The different ways of giving, and receiving the love, it’s all in the person’s differences of perceptions, translated…
My mother-in-law often complained on how her own sons didn’t love her enough. Unlike her daughters, before they were married off, they’d always, sat around her, smiled, and held conversations with her, and often taken her out to travel, and enjoy the dining experiences; after they were wed, they’d still phoned her once every week, called out to her, “mommy, mommy” sweetly. Comparing, her son was, less affectionate toward her, only used “mom”, instead of “mommy”, and always had that calmed look on his face, and, other than the needed words, he’d rarely, spoken any extra sentences to her, at most, he’d added, a few punchlines when it was fitting. The two of them almost never went out together, let alone, those mini-trips.
It seemed, that most sons are like that. For instance, although my friend’s son interacted with her often, but most of times, it was, only jokes. Like for today, he’d had stomach trouble, and claimed, that he’d only had his mother’s cooking for the day; as he’d, bombed on his exams, he’d, secondguessed that it may have been his genes; even as she’d gotten a positive diagnosis of cancer, he’d jokingly told her, that he thought he finally had the chance, to be his, true self. My friend complained, that she’d done his laundry, cooked his meals, and before the exams, she’d, prayed for him to feel at ease; and, as he’d entered into his first-choice of school, he’d, hung around his girlfriend all day, or gotten involved with various extracurricular activities, like mom wasn’t a part of his life anymore.
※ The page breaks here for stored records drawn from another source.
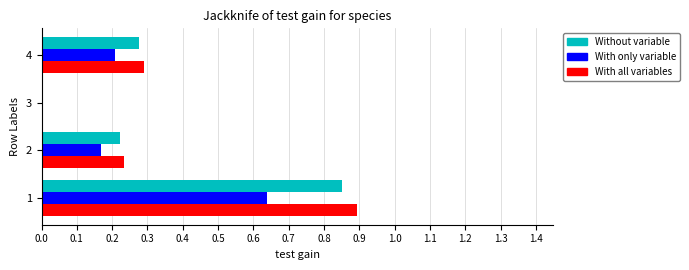

Is it true that With only variable equals 1.0 at 1?

False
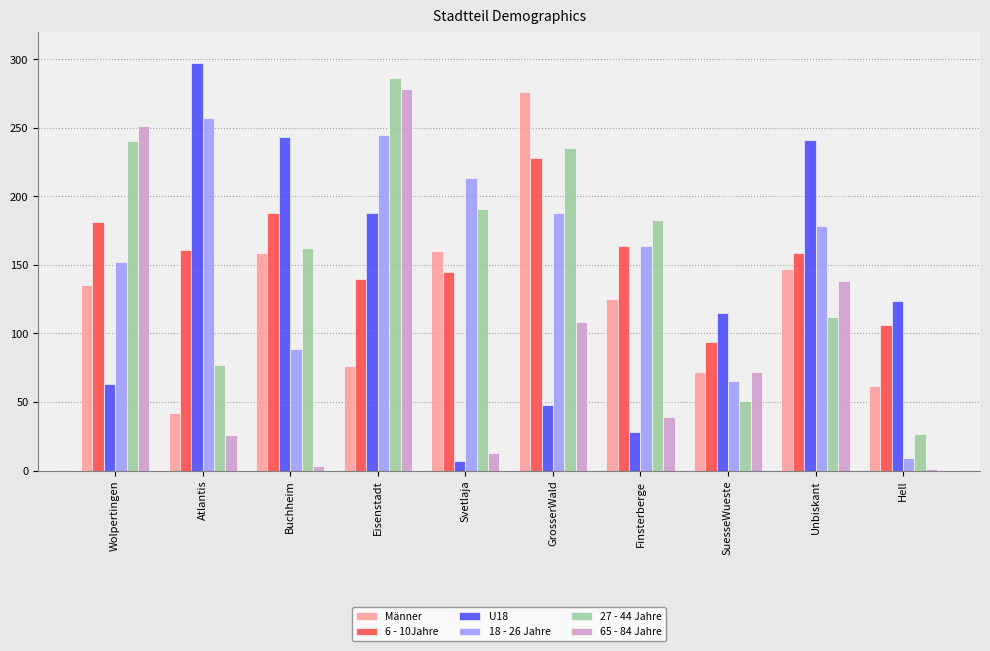

What is the value of the 18 - 26 Jahre bar at the 1st from the left?

152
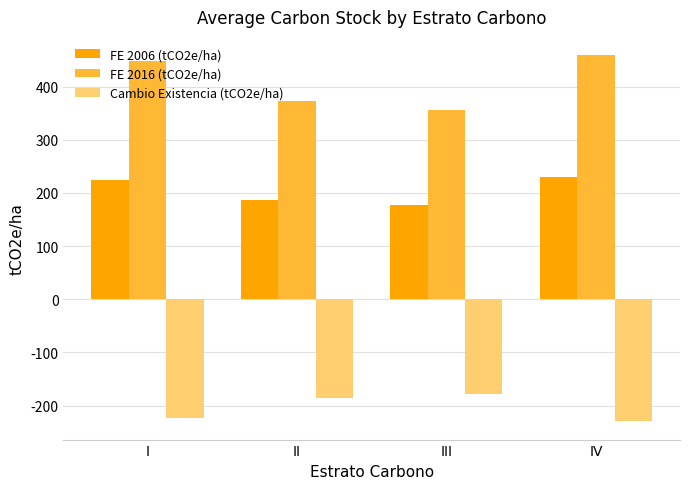

Does the chart contain stacked bars?

No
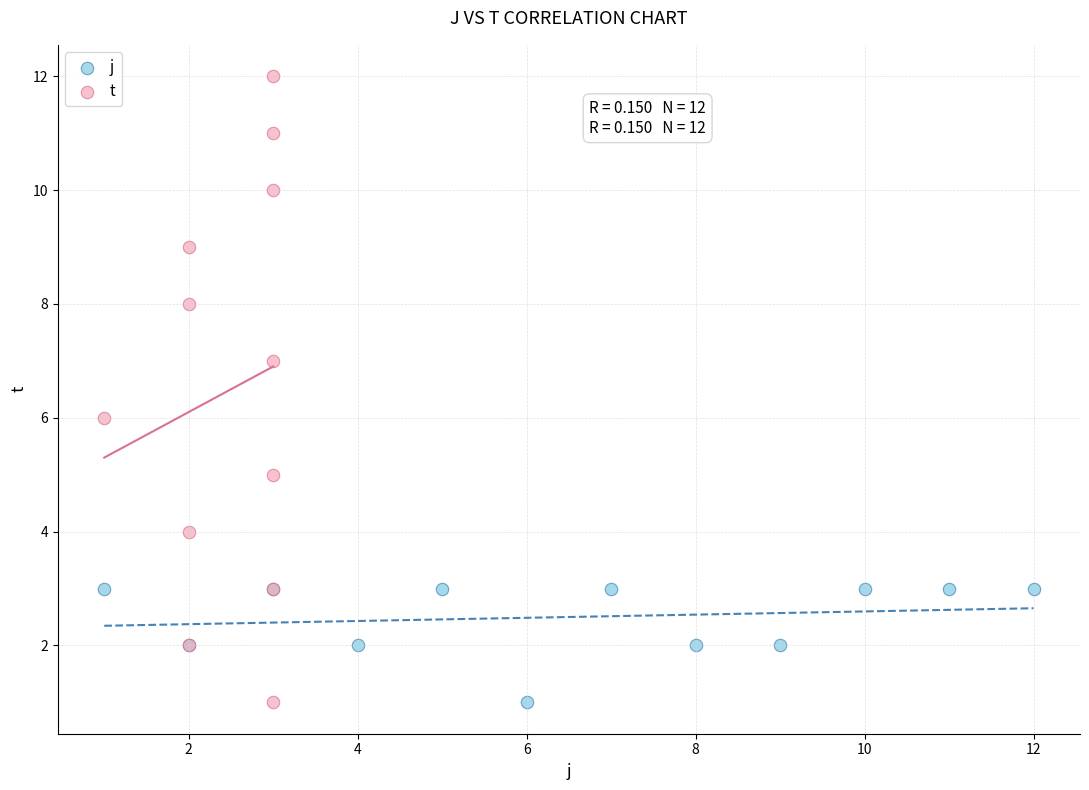

Which series contains the highest Y value?

t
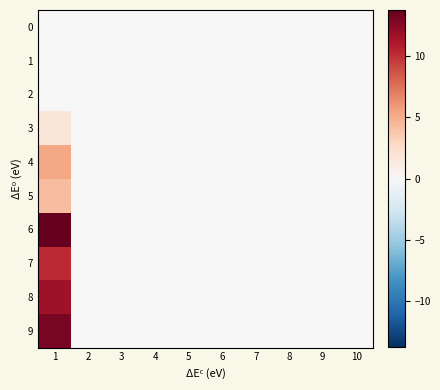

At 6, list the series in order from smallest to largest.

0, 1, 2, 3, 4, 5, 6, 7, 8, 9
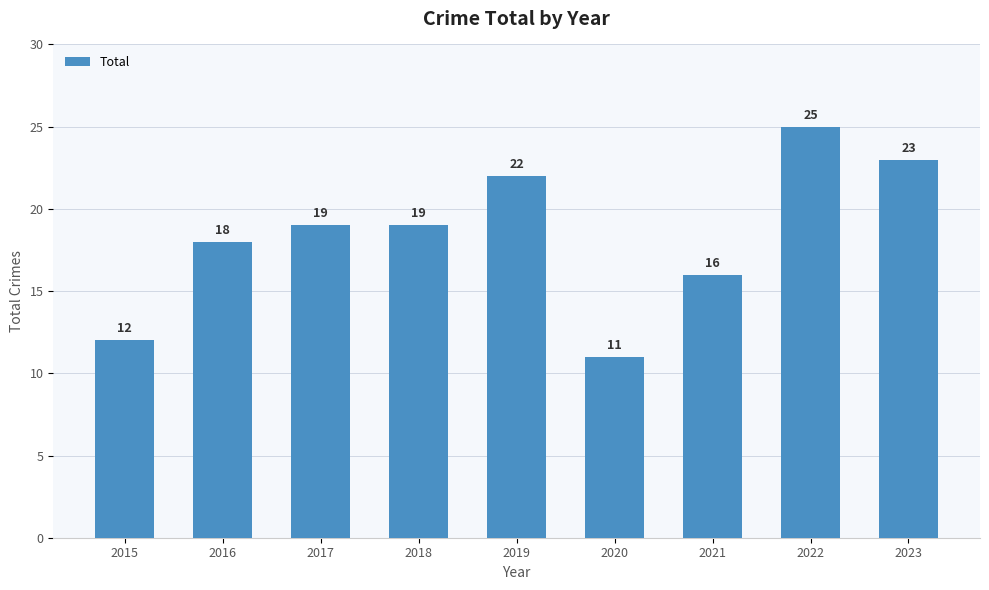

What is the sum of the values at 2015 and 2022?

37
“My son doesn’t love me as much as my daughter does”, that was, the common conclusion of my mother-in-law and my friend.
And yet, as my friend went for her cancer scans again, and the treatments were, confirmed, her son, although he didn’t cry like hell, he’d stopped being missing-in-action, and started helping out around the house without being told.
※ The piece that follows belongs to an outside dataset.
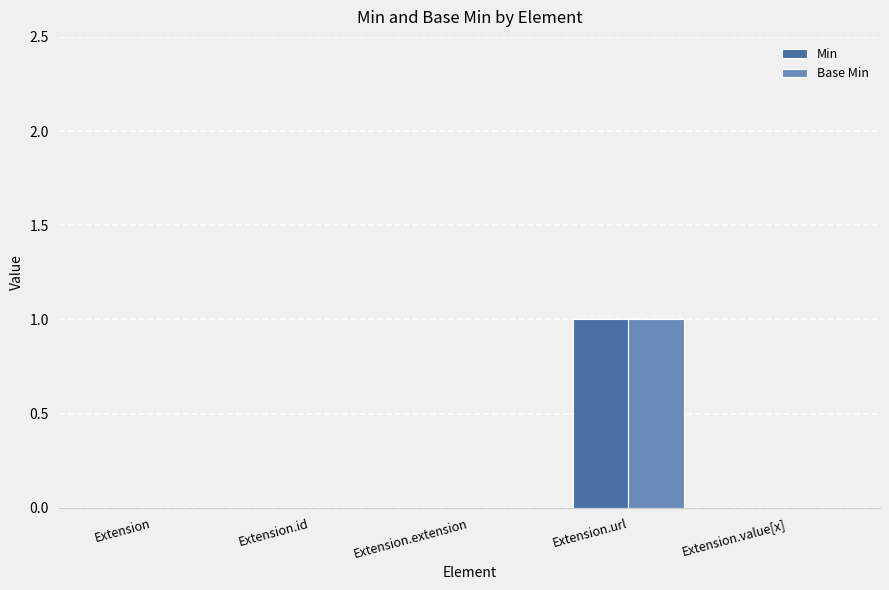

Which category has the highest value in the Base Min series?

Extension.url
After her first round of chemo, my friend started losing her hair, and, before her second treatment, she’d decided, to shave her head. And, that day, as she’d pushed the bedroom doors open, there was, this bald-as-a-cue-ball head, it wasn’t her who’d, gone bald first, but it was, her handsome son. Seeing how she was about to go to the salons to shave her head, he’d told her, “see, being bald isn’t that scary.”
In that precise moment, she’d felt the love that’s, so deep, that her son had for her.
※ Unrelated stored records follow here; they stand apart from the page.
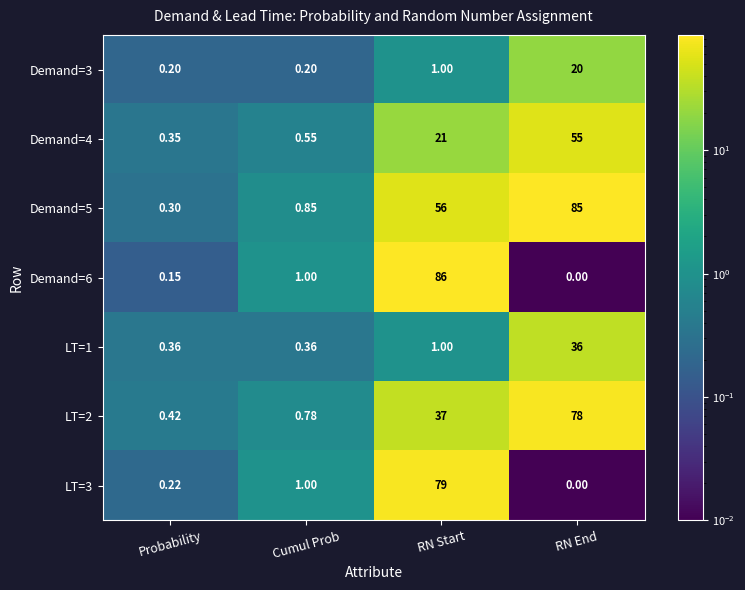

Which series has the widest spread of values?

Demand=6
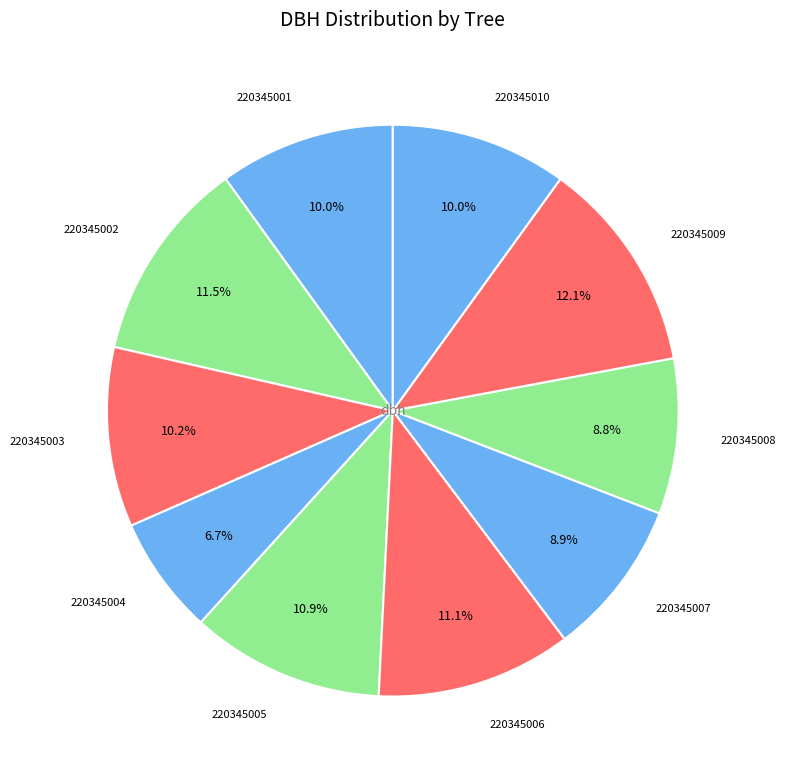

What is the smallest slice in the pie chart?

220345004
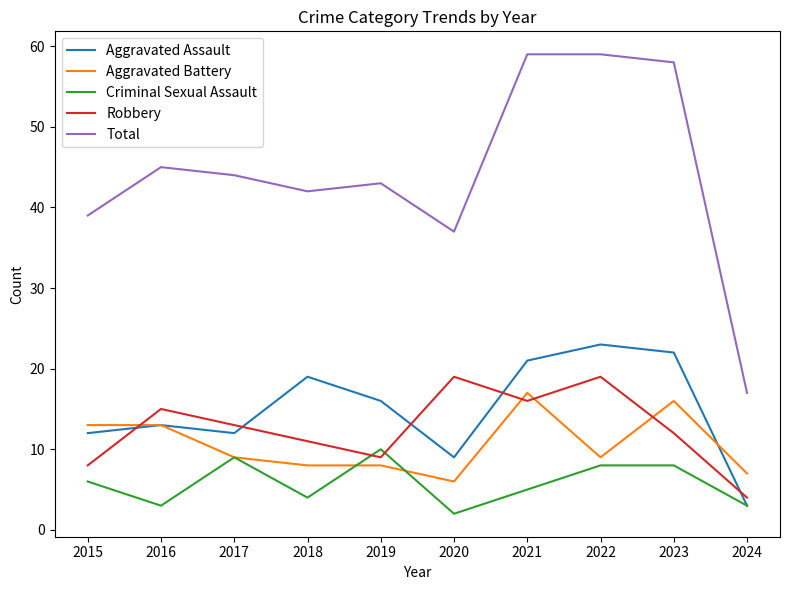

What is the average value of the Aggravated Assault series?

15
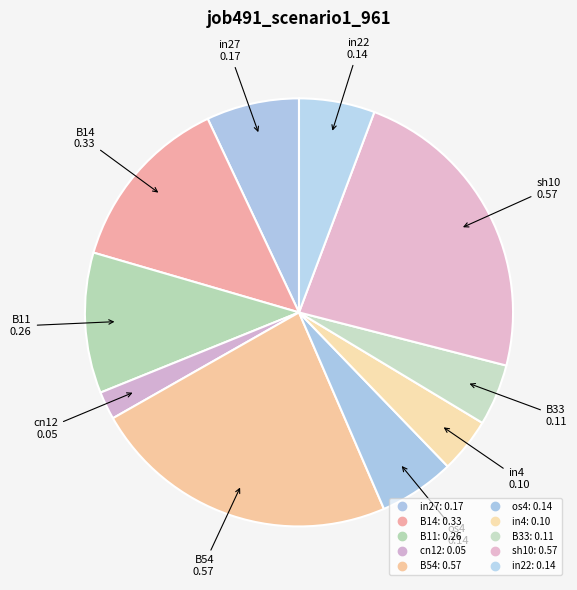

Count the number of slices in the pie.

10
I’d told my mother-in-law my friend’s story, and told her, that although my husband isn’t good with words, nor would he hold her hands, wrap his arms around her shoulders, but listening was his way, of showing love to her, and how he’d, brought some sweet treats for her after work too. Everybody has a different way of showing love, but the love is, one in the same. My mother-in-law nodded, smiled, and started eating up the sweetened tofu my husband brought home to her.
And so, this still just showed, how there are, NO right or wrong way we can show someone we love them, and just because you couldn’t feel the love from your young, that doesn’t mean, that they don’t love you, they may just be, showing it a way, that you weren’t, too receptive over, and all it takes, is a little more extra attention, to notice the loves that you’d not felt, from your loved ones.